Storm-2603 Exploits Microsoft SharePoint Flaws, Leading to Global Ransomware Outbreak
In July 2025, a critical Microsoft SharePoint vulnerability was exploited by Storm-2603, a China-affiliated threat group, resulting in remote code execution, network breaches, and the deployment of the Warlock ransomware family across a wide range of industries. Security experts report dozens of confirmed attacks since July 7, most intensely targeting governments, tech firms, hospitals, banks, and universities in North America and Western Europe. This campaign exploits previously unknown vulnerabilities, underscores the need for swift patching, and threatens persistent access or data loss for unpatched organizations.

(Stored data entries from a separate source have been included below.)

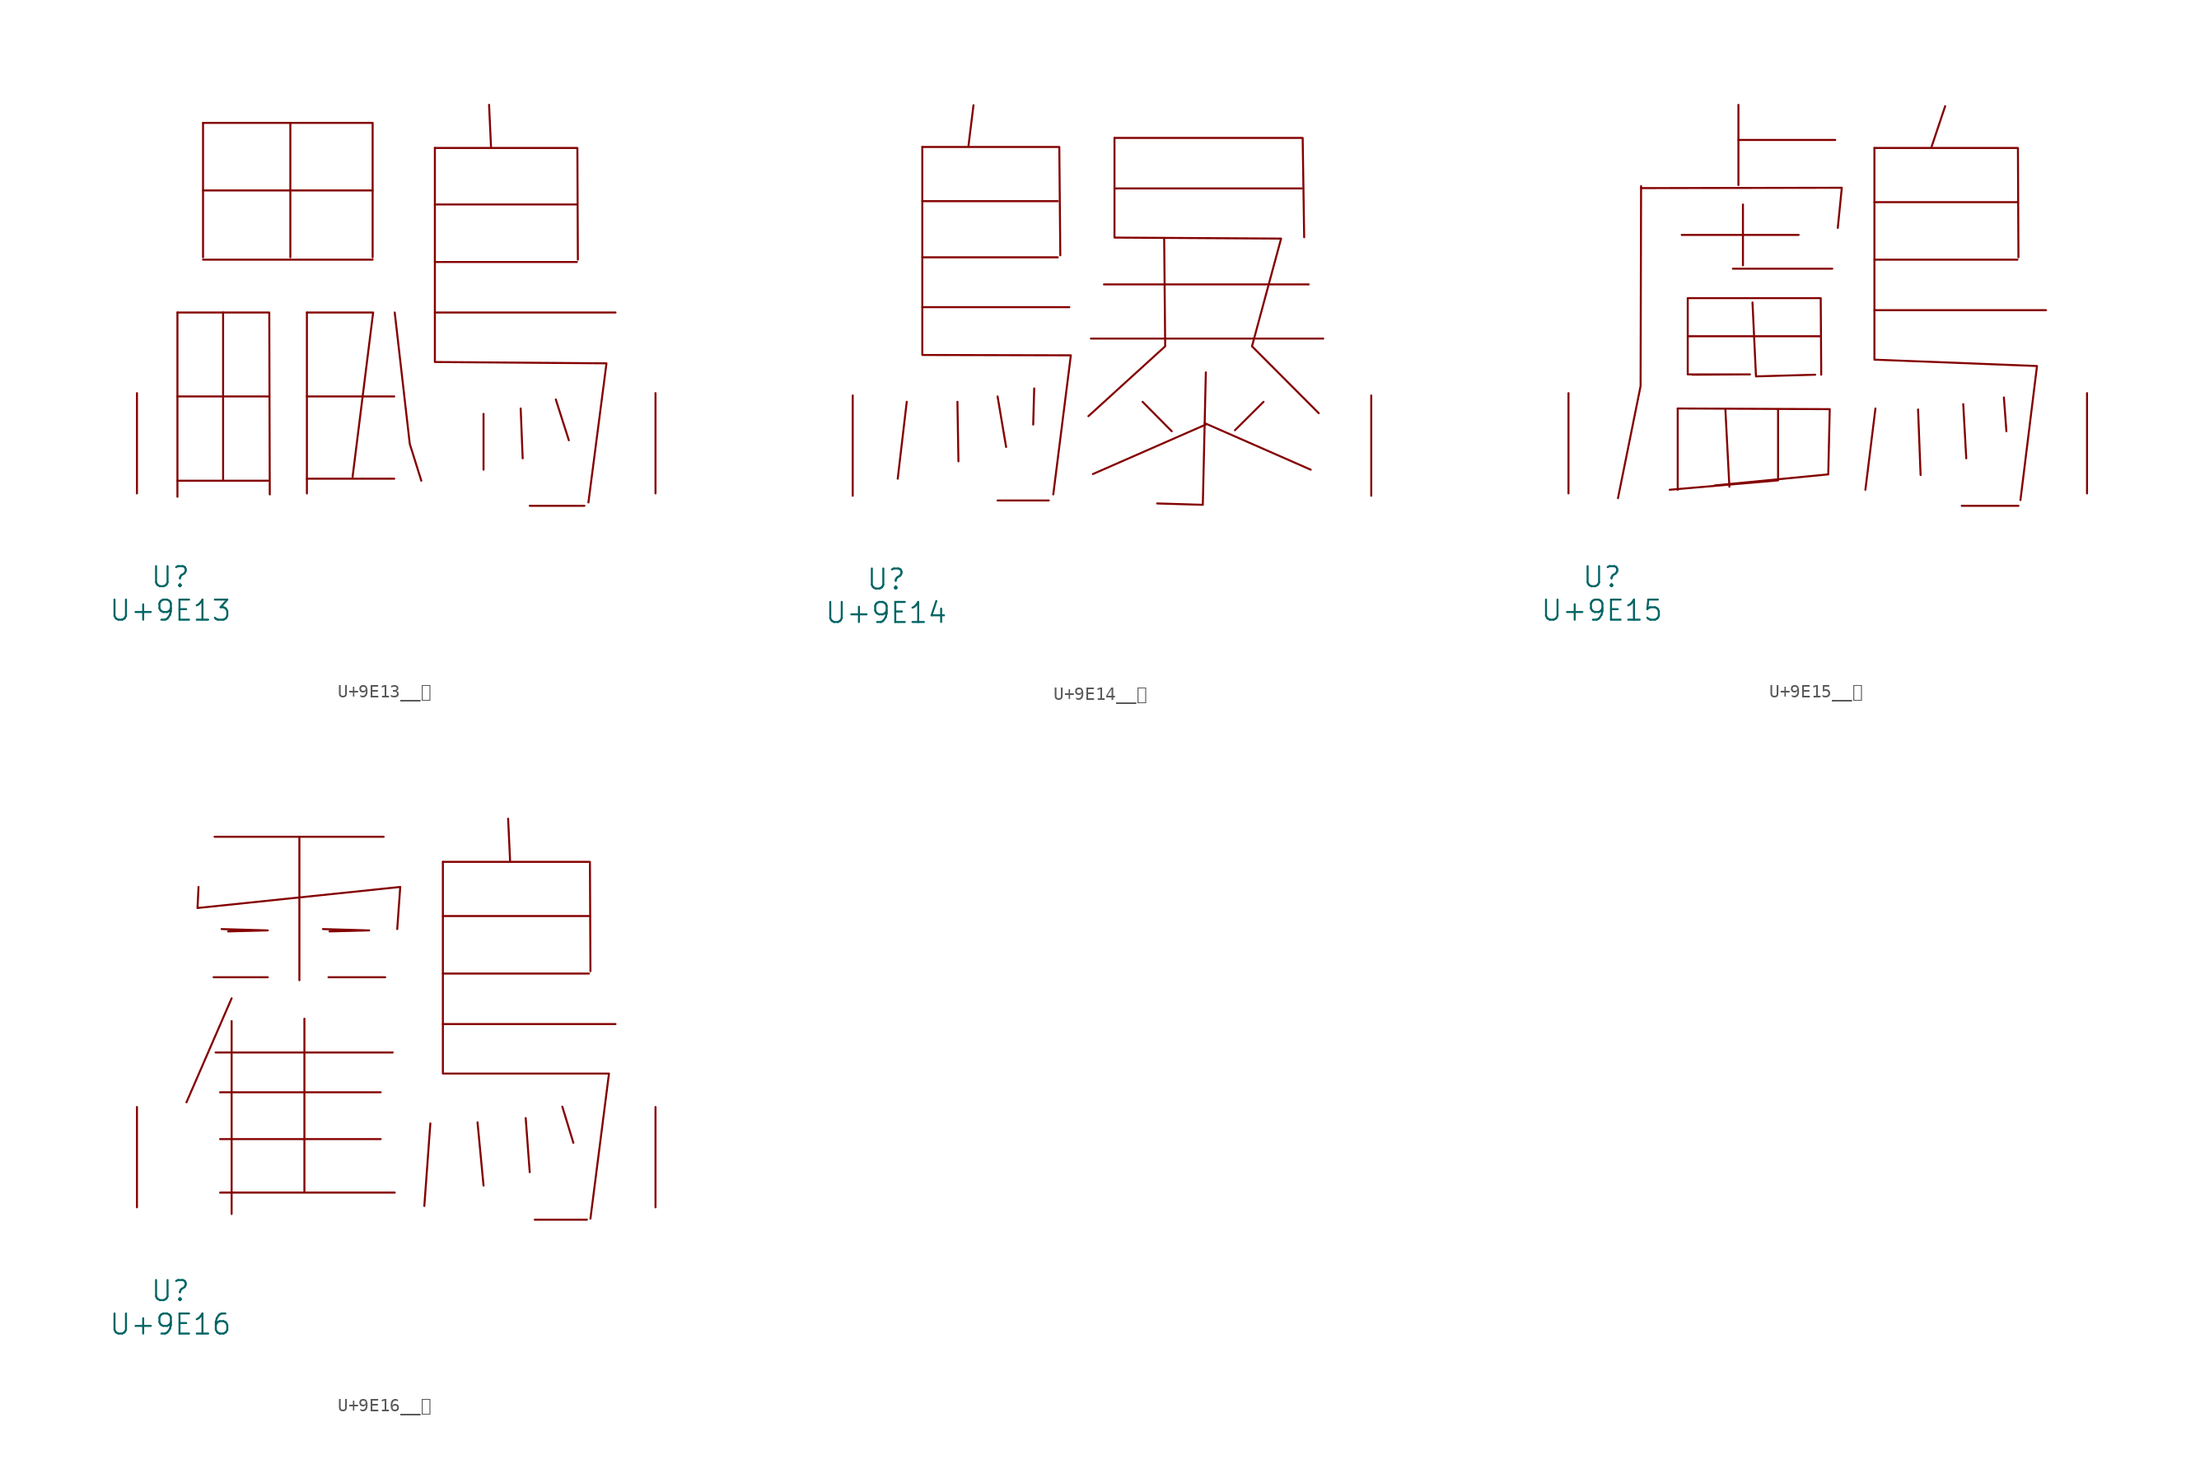
<source format=kicad_sym>
(kicad_symbol_lib
  (version 20231120)
  (generator "kicad_symbol_editor")
  (generator_version "8.0")
  (symbol "U+9E13__鸓"
    (pin_names
      (offset 1.016))
    (property "Reference" "U"
      (at 0 -6.35 0)
      (effects (font (size 1.524 1.524))))
    (property "Value" "U+9E13"
      (at 0 -8.89 0)
      (effects (font (size 1.524 1.524))))
    (symbol "U+9E13__鸓_0_1"
      (polyline (pts (xy 0.533 0.965) (xy 7.429 0.965)) (stroke (width 0) (type solid)) (fill (type none)))
      (polyline (pts (xy 0.533 7.366) (xy 7.429 7.366)) (stroke (width 0) (type solid)) (fill (type none)))
      (polyline (pts (xy 0.533 13.741) (xy 0.533 -0.254)) (stroke (width 0) (type solid)) (fill (type none)))
      (polyline (pts (xy 2.477 17.755) (xy 15.354 17.755)) (stroke (width 0) (type solid)) (fill (type none)))
      (polyline (pts (xy 2.477 23.012) (xy 15.354 23.012)) (stroke (width 0) (type solid)) (fill (type none)))
      (polyline (pts (xy 2.477 28.143) (xy 2.477 17.932)) (stroke (width 0) (type solid)) (fill (type none)))
      (polyline (pts (xy 4 13.741) (xy 4 1.067)) (stroke (width 0) (type solid)) (fill (type none)))
      (polyline (pts (xy 9.106 28.143) (xy 9.106 17.932)) (stroke (width 0) (type solid)) (fill (type none)))
      (polyline (pts (xy 10.363 1.118) (xy 16.993 1.118)) (stroke (width 0) (type solid)) (fill (type none)))
      (polyline (pts (xy 10.363 7.366) (xy 16.993 7.366)) (stroke (width 0) (type solid)) (fill (type none)))
      (polyline (pts (xy 10.363 13.741) (xy 10.363 0)) (stroke (width 0) (type solid)) (fill (type none)))
      (polyline (pts (xy 20.079 13.741) (xy 33.795 13.741)) (stroke (width 0) (type solid)) (fill (type none)))
      (polyline (pts (xy 20.079 17.577) (xy 30.861 17.577)) (stroke (width 0) (type solid)) (fill (type none)))
      (polyline (pts (xy 20.079 21.946) (xy 30.861 21.946)) (stroke (width 0) (type solid)) (fill (type none)))
      (polyline (pts (xy 23.774 6.045) (xy 23.774 1.803)) (stroke (width 0) (type solid)) (fill (type none)))
      (polyline (pts (xy 24.194 29.515) (xy 24.346 26.238)) (stroke (width 0) (type solid)) (fill (type none)))
      (polyline (pts (xy 26.594 6.452) (xy 26.746 2.667)) (stroke (width 0) (type solid)) (fill (type none)))
      (polyline (pts (xy 27.28 -0.94) (xy 31.433 -0.94)) (stroke (width 0) (type solid)) (fill (type none)))
      (polyline (pts (xy 29.261 7.137) (xy 30.251 4.039)) (stroke (width 0) (type solid)) (fill (type none)))
      (polyline (pts (xy 0.533 13.741) (xy 7.506 13.741) (xy 7.544 -0.076)) (stroke (width 0) (type solid)) (fill (type none)))
      (polyline (pts (xy 2.477 28.143) (xy 15.354 28.143) (xy 15.354 17.932)) (stroke (width 0) (type solid)) (fill (type none)))
      (polyline (pts (xy 10.363 13.741) (xy 15.392 13.741) (xy 13.83 1.245)) (stroke (width 0) (type solid)) (fill (type none)))
      (polyline (pts (xy 17.031 13.741) (xy 18.174 3.759) (xy 19.05 0.965)) (stroke (width 0) (type solid)) (fill (type none)))
      (polyline (pts (xy 20.079 26.238) (xy 30.899 26.238) (xy 30.937 17.755)) (stroke (width 0) (type solid)) (fill (type none)))
      (polyline (pts (xy 20.079 26.238) (xy 20.079 9.982) (xy 33.109 9.881) (xy 31.737 -0.686)) (stroke (width 0) (type solid)) (fill (type none)))
      (pin input line (at -2.54 0 90) (length 7.62) (name "~" (effects (font (size 1.27 1.27)))) (number "~" (effects (font (size 1.27 1.27)))))
      (pin input line (at 36.83 0 90) (length 7.62) (name "~" (effects (font (size 1.27 1.27)))) (number "~" (effects (font (size 1.27 1.27)))))))
  (symbol "U+9E14__鸔"
    (pin_names
      (offset 1.016))
    (property "Reference" "U"
      (at 0 -6.35 0)
      (effects (font (size 1.524 1.524))))
    (property "Value" "U+9E14"
      (at 0 -8.89 0)
      (effects (font (size 1.524 1.524))))
    (symbol "U+9E14__鸔_0_1"
      (polyline (pts (xy 1.562 7.137) (xy 0.876 1.295)) (stroke (width 0) (type solid)) (fill (type none)))
      (polyline (pts (xy 2.743 14.326) (xy 13.906 14.326)) (stroke (width 0) (type solid)) (fill (type none)))
      (polyline (pts (xy 2.743 18.11) (xy 13.03 18.11)) (stroke (width 0) (type solid)) (fill (type none)))
      (polyline (pts (xy 2.743 22.377) (xy 13.03 22.377)) (stroke (width 0) (type solid)) (fill (type none)))
      (polyline (pts (xy 5.41 7.137) (xy 5.486 2.616)) (stroke (width 0) (type solid)) (fill (type none)))
      (polyline (pts (xy 6.629 29.667) (xy 6.248 26.568)) (stroke (width 0) (type solid)) (fill (type none)))
      (polyline (pts (xy 8.458 -0.356) (xy 12.344 -0.356)) (stroke (width 0) (type solid)) (fill (type none)))
      (polyline (pts (xy 8.458 7.544) (xy 9.106 3.708)) (stroke (width 0) (type solid)) (fill (type none)))
      (polyline (pts (xy 11.239 8.153) (xy 11.163 5.41)) (stroke (width 0) (type solid)) (fill (type none)))
      (polyline (pts (xy 15.545 11.938) (xy 33.185 11.938)) (stroke (width 0) (type solid)) (fill (type none)))
      (polyline (pts (xy 16.535 16.053) (xy 32.08 16.053)) (stroke (width 0) (type solid)) (fill (type none)))
      (polyline (pts (xy 17.335 23.343) (xy 31.547 23.343)) (stroke (width 0) (type solid)) (fill (type none)))
      (polyline (pts (xy 19.469 7.137) (xy 21.679 4.902)) (stroke (width 0) (type solid)) (fill (type none)))
      (polyline (pts (xy 24.194 5.512) (xy 32.233 1.981)) (stroke (width 0) (type solid)) (fill (type none)))
      (polyline (pts (xy 24.27 5.41) (xy 15.697 1.651)) (stroke (width 0) (type solid)) (fill (type none)))
      (polyline (pts (xy 28.651 7.137) (xy 26.48 4.978)) (stroke (width 0) (type solid)) (fill (type none)))
      (polyline (pts (xy 2.743 26.492) (xy 13.145 26.492) (xy 13.221 18.263)) (stroke (width 0) (type solid)) (fill (type none)))
      (polyline (pts (xy 17.335 27.178) (xy 31.623 27.178) (xy 31.737 19.634)) (stroke (width 0) (type solid)) (fill (type none)))
      (polyline (pts (xy 21.107 19.533) (xy 21.184 11.354) (xy 15.354 6.045)) (stroke (width 0) (type solid)) (fill (type none)))
      (polyline (pts (xy 24.27 9.373) (xy 24.041 -0.686) (xy 20.574 -0.584)) (stroke (width 0) (type solid)) (fill (type none)))
      (polyline (pts (xy 2.743 26.492) (xy 2.743 10.693) (xy 14.021 10.668) (xy 12.687 0.102)) (stroke (width 0) (type solid)) (fill (type none)))
      (polyline (pts (xy 17.335 27.178) (xy 17.335 19.609) (xy 29.985 19.533) (xy 27.775 11.354) (xy 32.842 6.274)) (stroke (width 0) (type solid)) (fill (type none)))
      (pin input line (at -2.54 0 90) (length 7.62) (name "~" (effects (font (size 1.27 1.27)))) (number "~" (effects (font (size 1.27 1.27)))))
      (pin input line (at 36.83 0 90) (length 7.62) (name "~" (effects (font (size 1.27 1.27)))) (number "~" (effects (font (size 1.27 1.27)))))))
  (symbol "U+9E15__鸕"
    (pin_names
      (offset 1.016))
    (property "Reference" "U"
      (at 0 -6.35 0)
      (effects (font (size 1.524 1.524))))
    (property "Value" "U+9E15"
      (at 0 -8.89 0)
      (effects (font (size 1.524 1.524))))
    (symbol "U+9E15__鸕_0_1"
      (polyline (pts (xy 5.753 6.452) (xy 5.753 0.279)) (stroke (width 0) (type solid)) (fill (type none)))
      (polyline (pts (xy 6.058 19.634) (xy 14.935 19.634)) (stroke (width 0) (type solid)) (fill (type none)))
      (polyline (pts (xy 6.515 11.938) (xy 16.535 11.938)) (stroke (width 0) (type solid)) (fill (type none)))
      (polyline (pts (xy 9.373 6.375) (xy 9.677 0.508)) (stroke (width 0) (type solid)) (fill (type none)))
      (polyline (pts (xy 9.944 17.069) (xy 17.488 17.069)) (stroke (width 0) (type solid)) (fill (type none)))
      (polyline (pts (xy 10.363 26.848) (xy 17.716 26.848)) (stroke (width 0) (type solid)) (fill (type none)))
      (polyline (pts (xy 10.363 29.515) (xy 10.363 23.419)) (stroke (width 0) (type solid)) (fill (type none)))
      (polyline (pts (xy 10.706 21.946) (xy 10.706 17.323)) (stroke (width 0) (type solid)) (fill (type none)))
      (polyline (pts (xy 20.688 13.919) (xy 33.718 13.919)) (stroke (width 0) (type solid)) (fill (type none)))
      (polyline (pts (xy 20.688 17.755) (xy 31.547 17.755)) (stroke (width 0) (type solid)) (fill (type none)))
      (polyline (pts (xy 20.688 22.123) (xy 31.547 22.123)) (stroke (width 0) (type solid)) (fill (type none)))
      (polyline (pts (xy 20.765 6.452) (xy 20.003 0.279)) (stroke (width 0) (type solid)) (fill (type none)))
      (polyline (pts (xy 24.003 6.375) (xy 24.194 1.397)) (stroke (width 0) (type solid)) (fill (type none)))
      (polyline (pts (xy 26.06 29.413) (xy 25.032 26.34)) (stroke (width 0) (type solid)) (fill (type none)))
      (polyline (pts (xy 27.318 -0.94) (xy 31.623 -0.94)) (stroke (width 0) (type solid)) (fill (type none)))
      (polyline (pts (xy 27.432 6.782) (xy 27.661 2.667)) (stroke (width 0) (type solid)) (fill (type none)))
      (polyline (pts (xy 30.518 7.29) (xy 30.709 4.724)) (stroke (width 0) (type solid)) (fill (type none)))
      (polyline (pts (xy 2.972 23.19) (xy 18.212 23.216) (xy 17.907 20.168)) (stroke (width 0) (type solid)) (fill (type none)))
      (polyline (pts (xy 2.972 23.343) (xy 2.934 8.153) (xy 1.219 -0.356)) (stroke (width 0) (type solid)) (fill (type none)))
      (polyline (pts (xy 6.515 14.834) (xy 16.612 14.834) (xy 16.65 9.017)) (stroke (width 0) (type solid)) (fill (type none)))
      (polyline (pts (xy 11.43 14.503) (xy 11.697 8.89) (xy 16.192 9.017)) (stroke (width 0) (type solid)) (fill (type none)))
      (polyline (pts (xy 13.373 6.375) (xy 13.373 0.991) (xy 5.144 0.279)) (stroke (width 0) (type solid)) (fill (type none)))
      (polyline (pts (xy 20.688 26.238) (xy 31.585 26.238) (xy 31.623 17.932)) (stroke (width 0) (type solid)) (fill (type none)))
      (polyline (pts (xy 5.753 6.452) (xy 17.297 6.401) (xy 17.183 1.448) (xy 8.572 0.61)) (stroke (width 0) (type solid)) (fill (type none)))
      (polyline (pts (xy 6.515 14.834) (xy 6.515 9.042) (xy 11.239 9.042) (xy 6.858 9.017)) (stroke (width 0) (type solid)) (fill (type none)))
      (polyline (pts (xy 20.688 26.238) (xy 20.688 10.16) (xy 33.033 9.677) (xy 31.775 -0.508)) (stroke (width 0) (type solid)) (fill (type none)))
      (pin input line (at -2.54 0 90) (length 7.62) (name "~" (effects (font (size 1.27 1.27)))) (number "~" (effects (font (size 1.27 1.27)))))
      (pin input line (at 36.83 0 90) (length 7.62) (name "~" (effects (font (size 1.27 1.27)))) (number "~" (effects (font (size 1.27 1.27)))))))
  (symbol "U+9E16__鸖"
    (pin_names
      (offset 1.016))
    (property "Reference" "U"
      (at 0 -6.35 0)
      (effects (font (size 1.524 1.524))))
    (property "Value" "U+9E16"
      (at 0 -8.89 0)
      (effects (font (size 1.524 1.524))))
    (symbol "U+9E16__鸖_0_1"
      (polyline (pts (xy 3.277 17.475) (xy 7.391 17.475)) (stroke (width 0) (type solid)) (fill (type none)))
      (polyline (pts (xy 3.353 28.143) (xy 16.192 28.143)) (stroke (width 0) (type solid)) (fill (type none)))
      (polyline (pts (xy 3.429 11.76) (xy 16.878 11.76)) (stroke (width 0) (type solid)) (fill (type none)))
      (polyline (pts (xy 3.772 1.118) (xy 17.031 1.118)) (stroke (width 0) (type solid)) (fill (type none)))
      (polyline (pts (xy 3.772 5.182) (xy 15.964 5.182)) (stroke (width 0) (type solid)) (fill (type none)))
      (polyline (pts (xy 3.772 8.738) (xy 15.964 8.738)) (stroke (width 0) (type solid)) (fill (type none)))
      (polyline (pts (xy 4.648 14.148) (xy 4.648 -0.508)) (stroke (width 0) (type solid)) (fill (type none)))
      (polyline (pts (xy 4.648 15.875) (xy 1.219 7.976)) (stroke (width 0) (type solid)) (fill (type none)))
      (polyline (pts (xy 9.792 28.143) (xy 9.792 17.247)) (stroke (width 0) (type solid)) (fill (type none)))
      (polyline (pts (xy 10.173 14.326) (xy 10.173 1.245)) (stroke (width 0) (type solid)) (fill (type none)))
      (polyline (pts (xy 12.002 17.475) (xy 16.307 17.475)) (stroke (width 0) (type solid)) (fill (type none)))
      (polyline (pts (xy 19.736 6.375) (xy 19.279 0.102)) (stroke (width 0) (type solid)) (fill (type none)))
      (polyline (pts (xy 20.688 13.919) (xy 33.795 13.919)) (stroke (width 0) (type solid)) (fill (type none)))
      (polyline (pts (xy 20.688 17.755) (xy 31.775 17.755)) (stroke (width 0) (type solid)) (fill (type none)))
      (polyline (pts (xy 20.688 22.123) (xy 31.775 22.123)) (stroke (width 0) (type solid)) (fill (type none)))
      (polyline (pts (xy 23.317 6.452) (xy 23.774 1.651)) (stroke (width 0) (type solid)) (fill (type none)))
      (polyline (pts (xy 25.641 29.515) (xy 25.794 26.238)) (stroke (width 0) (type solid)) (fill (type none)))
      (polyline (pts (xy 26.975 6.782) (xy 27.28 2.667)) (stroke (width 0) (type solid)) (fill (type none)))
      (polyline (pts (xy 27.661 -0.94) (xy 31.623 -0.94)) (stroke (width 0) (type solid)) (fill (type none)))
      (polyline (pts (xy 29.756 7.645) (xy 30.594 4.902)) (stroke (width 0) (type solid)) (fill (type none)))
      (polyline (pts (xy 4.381 20.955) (xy 7.391 21.031) (xy 3.886 21.133)) (stroke (width 0) (type solid)) (fill (type none)))
      (polyline (pts (xy 12.078 20.955) (xy 15.088 21.031) (xy 11.582 21.133)) (stroke (width 0) (type solid)) (fill (type none)))
      (polyline (pts (xy 20.688 26.238) (xy 31.852 26.238) (xy 31.89 17.932)) (stroke (width 0) (type solid)) (fill (type none)))
      (polyline (pts (xy 2.134 24.333) (xy 2.057 22.733) (xy 17.45 24.333) (xy 17.221 21.133)) (stroke (width 0) (type solid)) (fill (type none)))
      (polyline (pts (xy 20.688 26.238) (xy 20.688 10.16) (xy 33.299 10.16) (xy 31.89 -0.864)) (stroke (width 0) (type solid)) (fill (type none)))
      (pin input line (at -2.54 0 90) (length 7.62) (name "~" (effects (font (size 1.27 1.27)))) (number "~" (effects (font (size 1.27 1.27)))))
      (pin input line (at 36.83 0 90) (length 7.62) (name "~" (effects (font (size 1.27 1.27)))) (number "~" (effects (font (size 1.27 1.27))))))))
</source>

Technical Background: Zero-Day Vulnerability and Attack Lifecycle
The attack leverages two newly discovered vulnerabilities in SharePoint Server, one scoring a 9.8 CVSS (critical) and another at 7.1 (high), granting unauthenticated attackers remote code execution and administrative rights on affected servers. Once exploited, adversaries deploy backdoors, establish command-and-control communication, and use these footholds to spread Warlock ransomware or exfiltrate sensitive credentials.
Storm-2603’s exploitation efforts surfaced in early July 2025, with Check Point Research and Microsoft detecting coordinated attacks from several malicious IP ranges. Some of these IPs had previously targeted enterprise management platforms. The earliest known successful exploitation targeted a government sector entity and continued to intensify, prompting widespread alerts from CISA and large-scale incident response activity across critical infrastructure sectors.
Ransomware Payload: Warlock Family and Data Theft
Once inside victim networks, Storm-2603 deploys the Warlock ransomware family, which is configured to encrypt file systems, disrupt operations, and trigger extortion by threatening public data leaks. In parallel, the attackers exfiltrate cryptographic keys and administrator credentials—enabling sustained access and facilitating lateral movement for follow-on espionage or further disruptive action.
Mitigation Guidance and Urgent Response Recommendations
Microsoft has issued out-of-band security updates and detailed mitigation recommendations to address the CVEs, and global agencies urge immediate patching of all exposed SharePoint environments. Organizations should review access logs for evidence of unauthorized administrator activities, apply the latest security updates, and enhance monitoring for post-exploitation behaviors including the presence of backdoors and suspicious process creation.
This attack wave highlights the increased focus of state-backed adversaries on collaboration platforms and the rapid “reverse-engineering-to-exploit” cycle once vendor vulnerabilities are disclosed.
SysAid IT Management Platform Vulnerabilities Prompt Active Exploitation and US Federal Warning
Two critical vulnerabilities in SysAid, a widely used IT helpdesk and management solution, were added to the US CISA’s Known Exploited Vulnerabilities catalog after emerging evidence of sustained exploitation. Attackers are actively leveraging these issues—stemming from improper XML input handling—to gain administrator privileges and read arbitrary files on server hosts, putting both private enterprise and government networks at risk.
Root Cause Analysis: CVE-2025-2775 and CVE-2025-2776
The two flaws, tracked as CVE-2025-2775 and CVE-2025-2776, allow malicious actors to submit carefully crafted XML payloads, bypassing input validation and escalating privileges to full server administrator. This, in turn, can be abused for credential theft, configuration modification, or further compromise through chained vulnerabilities leading to remote code execution.
The vulnerabilities were initially patched by the software vendor in March 2025. However, following the publication of technical details, threat actors have swiftly reverse-engineered the fixes to develop working exploits targeting laggard organizations that have not updated.
Impact and Ongoing Attack Campaigns
Reports indicate that attackers, upon gaining administrative access, are exfiltrating sensitive data from internal helpdesk and IT operations and, in some cases, pivoting to additional attacks within affected infrastructure. The US government has mandated all federal agencies to remediate by August 12, signaling the severity and non-hypothetical risk posed by these bugs.
Recommended Defensive Measures
Organizations running SysAid are strongly advised to upgrade to the latest patched version immediately and monitor for irregular XML input activity. Security teams should audit administrator accounts, review access logs for unauthorized actions, and implement layered access controls to restrict application privilege escalation.